Introducing the “Ask Midge” column
Filed under: On Publishing, On Reading, On Writing
I recently received an email from a writer who suggested I devote a column to answering writers’ questions — starting, naturally, with his. I thought this was a great idea (thanks, Jerry!), and I’m looking forward to making this blog more of a dialogue.
So consider this the first official “Ask Midge” column — and I hope you’ll write with your questions on everything from grammar to characterization to narrative structure. I won’t claim to have all the answers, but whenever I don’t, I will point you in the direction of someone who does.
Please send all questions (on writing, publishing, grammar, and all other things writing-related) through this form on my web site — and please let me know whether you’d like me to use your full name, first name only, or initials only. I’m looking forward to your questions!
And here is our first…
Q: How does a writer make the narrator sound like a juvenile without making the writing sound juvenile? — Jerry Guern, San Diego
A: Voice is one of the biggest challenges for writers, especially when tackling a voice that’s very different from one’s own. And it’s especially important, as Jerry is realizing, to make sure the writing itself is separate from the character, i.e., that the character can sound like a child without the writing sounding childish.

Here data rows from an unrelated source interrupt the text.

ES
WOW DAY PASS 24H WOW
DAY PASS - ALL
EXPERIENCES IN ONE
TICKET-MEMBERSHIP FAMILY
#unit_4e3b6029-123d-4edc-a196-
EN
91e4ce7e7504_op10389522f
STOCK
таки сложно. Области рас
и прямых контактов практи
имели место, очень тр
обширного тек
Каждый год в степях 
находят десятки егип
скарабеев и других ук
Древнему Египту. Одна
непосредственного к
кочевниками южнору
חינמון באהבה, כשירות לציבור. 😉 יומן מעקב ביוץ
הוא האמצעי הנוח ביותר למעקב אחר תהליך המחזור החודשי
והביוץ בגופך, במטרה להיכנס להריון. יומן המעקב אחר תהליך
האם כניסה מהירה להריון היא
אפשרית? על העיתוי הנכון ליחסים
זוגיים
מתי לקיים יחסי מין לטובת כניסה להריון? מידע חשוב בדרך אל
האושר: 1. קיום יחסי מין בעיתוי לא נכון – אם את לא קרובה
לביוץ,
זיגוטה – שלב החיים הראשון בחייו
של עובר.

First, I suggest getting to know the character well, as sometimes this is the problem. If you’re writing from the POV of a juvenile, for example, make sure you’re seeing the world from this character’s eyes; try living in this character’s head as much as you can while you’re writing, as if you’re an actor playing a role. Our sense of a character’s age comes from the way he/she sees the world: a teenager will look at something very differently from the way a six-year-old would, or a thirty-year-old, or an eighty-year-old — so think about how your character (from the POV of age as well as his/her unique history) sees what happens around him/her, and describe it in detail. Everything that your reader perceives will come through the details.
Second, choose a POV that fits well what you’re trying to get across in the story — i.e., do you want an intimate, first-person POV (think Catcher in the Rye), or a more distant voice (if the kid is much younger, for example, you may find it easier to use third person to get across things that a child may sense but not be able to articulate in his/her own voice)?

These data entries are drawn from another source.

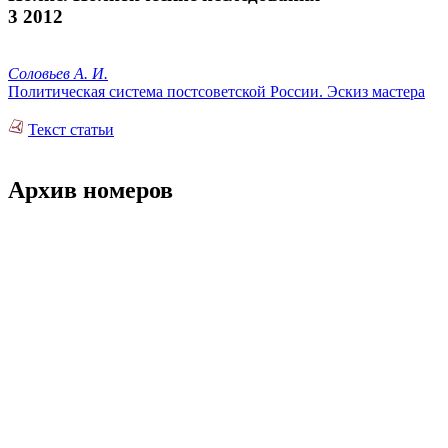
3 2012
Соловьев А. И.
Политическая система постсоветской России. Эскиз мастера
Текст статьи
Архив номеров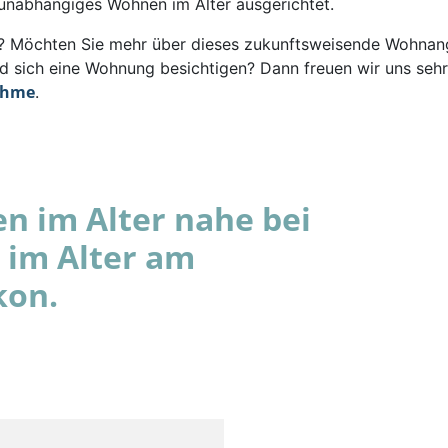
 unabhängiges Wohnen im Alter ausgerichtet.
rt? Möchten Sie mehr über dieses zukunftsweisende Wohna
d sich eine Wohnung besichtigen? Dann freuen wir uns sehr
ahme
.
 im Alter nahe bei
im Alter am
kon.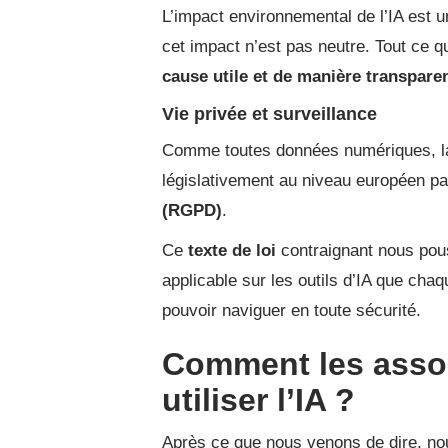
L’impact environnemental de l’IA est u
cet impact n’est pas neutre. Tout ce 
cause utile et de manière transpare
Vie privée et surveillance
Comme toutes données numériques, la 
législativement au niveau européen pa
(RGPD)
.
Ce
texte de loi
contraignant nous po
applicable sur les outils d’IA que chaq
pouvoir naviguer en toute sécurité.
Comment les assoc
utiliser l’IA ?
Après ce que nous venons de dire, no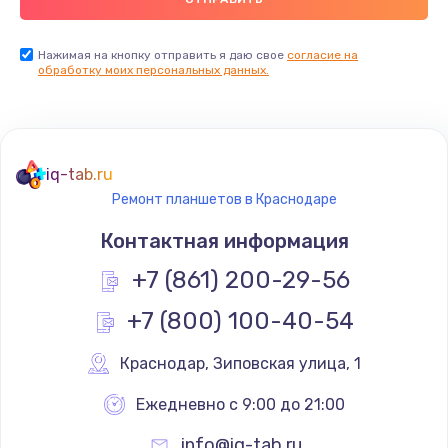
Замена видеокарты
Нажимая на кнопку отправить я даю свое
согласие на
обработку моих персональных данных.
2045 руб.
Заказать
Ремонт разъема питания
iq-tab.ru
1090 руб.
Ремонт планшетов в Краснодаре
Заказать
Контактная информация
+7 (861) 200-29-56
Замена видеочипа
2745 руб.
+7 (800) 100-40-54
Заказать
Краснодар
,
 Зиповская улица, 1
Настройка BIOS
Ежедневно с 9:00 до 21:00
995 руб.
info@iq-tab.ru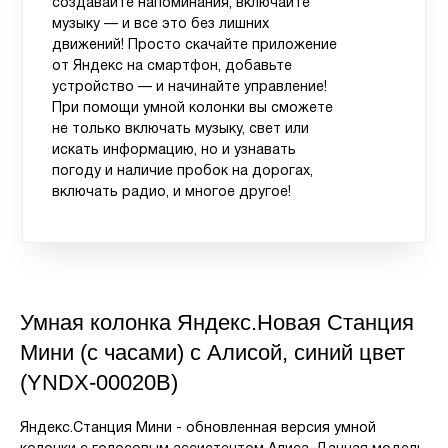
создавайте напоминания, включайте
музыку — и все это без лишних
движений! Просто скачайте приложение
от Яндекс на смартфон, добавьте
устройство — и начинайте управление!
При помощи умной колонки вы сможете
не только включать музыку, свет или
искать информацию, но и узнавать
погоду и наличие пробок на дорогах,
включать радио, и многое другое!
Умная колонка Яндекс.Новая Станция
Мини (с часами) с Алисой, синий цвет
(YNDX-00020B)
Яндекс.Станция Мини - обновленная версия умной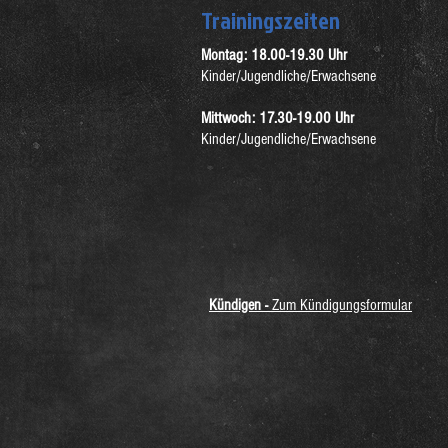
Trainingszeiten
Montag: 18.00-19.30 Uhr
Kinder/Jugendliche/Erwachsene
Mittwoch: 17.30-19.00 Uhr
Kinder/Jugendliche/Erwachsene
Kündigen -
Zum Kündigungsformular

Third, think of your audience — it’s often challenging to create a young voice that appeals to adult audiences, and this appeal (or lack thereof) will depend not only on the voice but on the story itself. There are always exceptions, clearly (not only Catcher in the Rye but books such as The Lovely Bones and the entire Harry Potter series). So try taking an objective look at your story; you may find that if your writing doesn’t sound adult, perhaps your story’s audience isn’t meant to be adult. And if it is, we’re back to POV: third person might be best, as you don’t need to limit your vocabulary as much as in the first person voice.
Also, read as much as you can in the POV you’re going for — this will help you get a feel for what works well. As you read, consider the ways in which these writers succeed in making their characters vivid while at the same time giving them authentic voices.

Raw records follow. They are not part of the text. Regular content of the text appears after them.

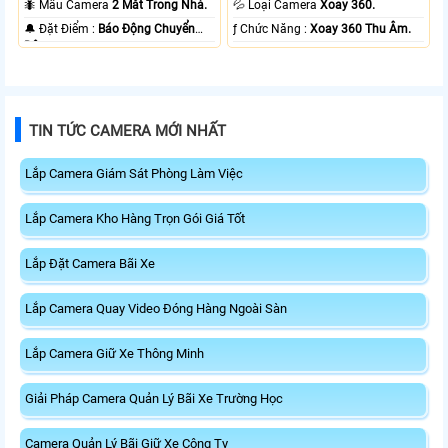
🐜 Mẫu Camera
2 Mắt Trong Nhà.
💦 Loại Camera
Xoay 360.
️🔔 Đặt Điểm :
Báo Động Chuyển
️ƒ Chức Năng :
Xoay 360 Thu Âm.
Động.
TIN TỨC CAMERA MỚI NHẤT
Lắp Camera Giám Sát Phòng Làm Việc
Lắp Camera Kho Hàng Trọn Gói Giá Tốt
Lắp Đặt Camera Bãi Xe
Lắp Camera Quay Video Đóng Hàng Ngoài Sàn
Lắp Camera Giữ Xe Thông Minh
Giải Pháp Camera Quản Lý Bãi Xe Trường Học
Camera Quản Lý Bãi Giữ Xe Công Ty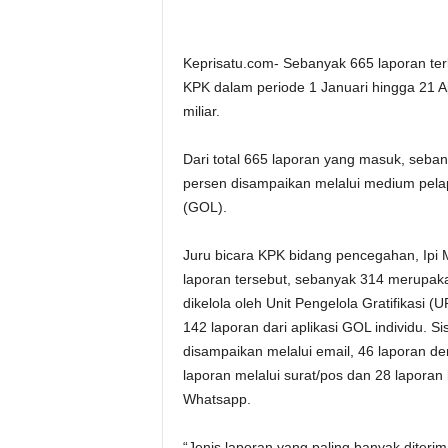
Keprisatu.com- Sebanyak 665 laporan terkai
KPK dalam periode 1 Januari hingga 21 Ap
miliar.
Dari total 665 laporan yang masuk, seban
persen disampaikan melalui medium pelapo
(GOL).
Juru bicara KPK bidang pencegahan, Ipi 
laporan tersebut, sebanyak 314 merupaka
dikelola oleh Unit Pengelola Gratifikasi 
142 laporan dari aplikasi GOL individu. 
disampaikan melalui email, 46 laporan d
laporan melalui surat/pos dan 28 laporan 
Whatsapp.
“Jenis laporan yang paling banyak diteri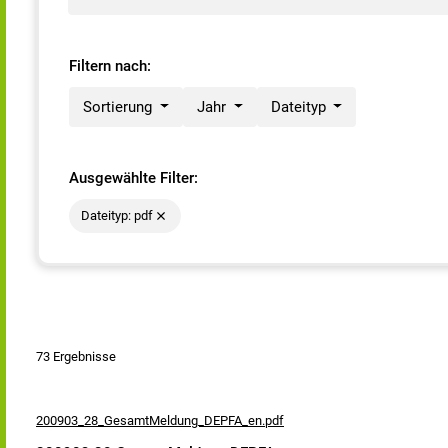
Filtern nach:
Sortierung
Jahr
Dateityp
Ausgewählte Filter:
Dateityp: pdf
73 Ergebnisse
200903_28_GesamtMeldung_DEPFA_en.pdf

And finally, make use of a writing partner or writing group to help you judge how well you’ve succeeded. Ask, for example, how old your group thinks your character is, and see how this feedback helps you find that perfect pitch.
June 29, 2010 at 2:22 pm
Addy, thanks so much for your comments — and you’re so right about knowing how your characters would react in myriad situations, even those outside the story. I tend to overwrite a lot in my first drafts, which ends up being a good thing for this very reason — it gives me a chance to explore the characters all the more. 🙂
June 29, 2010 at 1:25 pm
GREAT comments on POV! Re: living in the character’s head – I think it’s also important to examine the how the character would behave in situations that one is not planning to present in the story or novel. I think writers who know how their character would behave in OTHER situations present more complete characters on the page.